Another deficiency with the RT-SCD's that are currently available for use with CTS's is that they do not provide a means that can assist in facilitating the disengagement of the rod gripping segments from the rod. The inclusion of such features would improve the performance and functionality of RT-SCD's, while also reducing their DATSI values.
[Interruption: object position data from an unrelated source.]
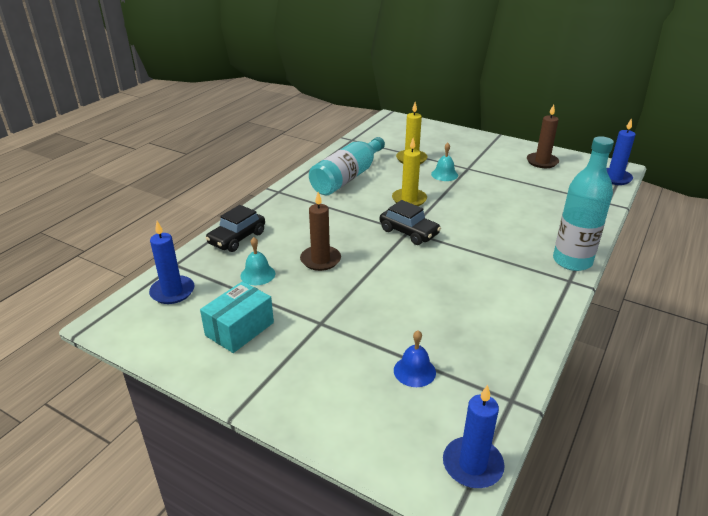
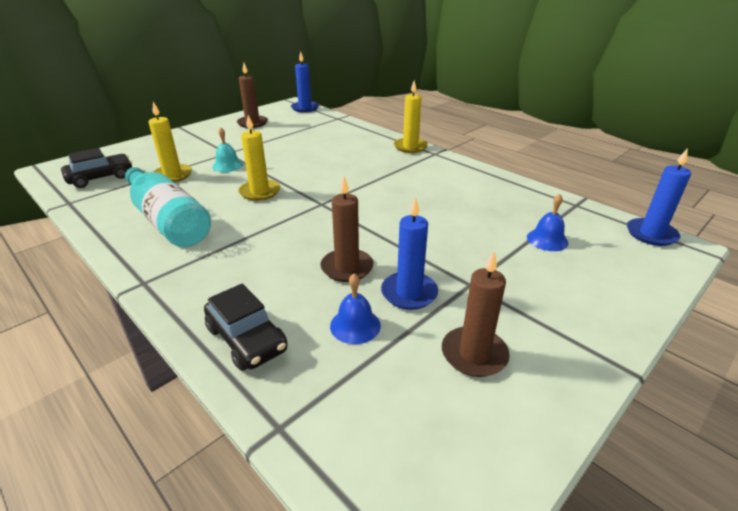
camera: 75 degrees left, 0 degrees up
(172, 292) = (363, 433): blue candle -> blue candle (409, 293)
(239, 329) = (474, 354): turquoise box -> brown candle
(258, 274) = (355, 325): turquoise bell -> blue bell
(409, 232) = (324, 203): black car -> black car (101, 178)
(572, 261) = (410, 147): turquoise bottle -> yellow candle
Another deficiency with the RT-SCD's that are currently available for use with CTS's is that the rod gripping segments sometimes do not all ratchet at the same time as the rod travels through the SCD, particularly when there is a misalignment between the rod and SCD. When this occurs there is the potential that some of the rod gripping segments will not be in bearing contact with the frusto-conical bore of the body element, and could substantially limit the load capacity of the SCD to that provided by the remaining rod gripping segments that have ratcheted, and are in bearing contact with the frusto-conical bore of the body element. As such, there is a need to provide a means that ensures that all of the rod gripping segments of a SCD will ratchet at the same time, or within an acceptable tolerance range. There is also a need to ensure that these RT-SCD's ratchet properly when there is a misalignment between the rod and SCD.
Another deficiency with the RT-SCD's that are currently available for use with CTS's is that the rod gripping segments are typically free to rotate within the body element of the SCD. This condition can present problems if the SCD needs to be uninstalled, as the only way to remove one of these SCD's is to spin the SCD back up the rod. If the rod gripping segments get jammed or locked onto the threads of the rod, then the body will only spin around the rod gripping segments, making it very difficult, if not impossible to remove the SCD without cutting the rod. To avoid this situation there needs to be provided a means to positively lock the body element of an SCD to the rod gripping segments, and thus allow the SCD to be spun back up the rod as required.
As spinning an RT-SCD back up a rod can take time, it would also be very beneficial to provide the means to disengage the rod gripping segments of an RT-SCD from the rod so as to allow the SCD to be quickly uninstalled by just sliding the SCD back up the rod. This is not provided in any of the RT-SCD's currently available for use with CTS's.
The present invention addresses the above mentioned deficiencies in the prior art RT-SCD's by providing improvements to these SCD's that allow for increased RT-SCD performance, functionality, dependability, and higher allowable load capacities for the overall CTS.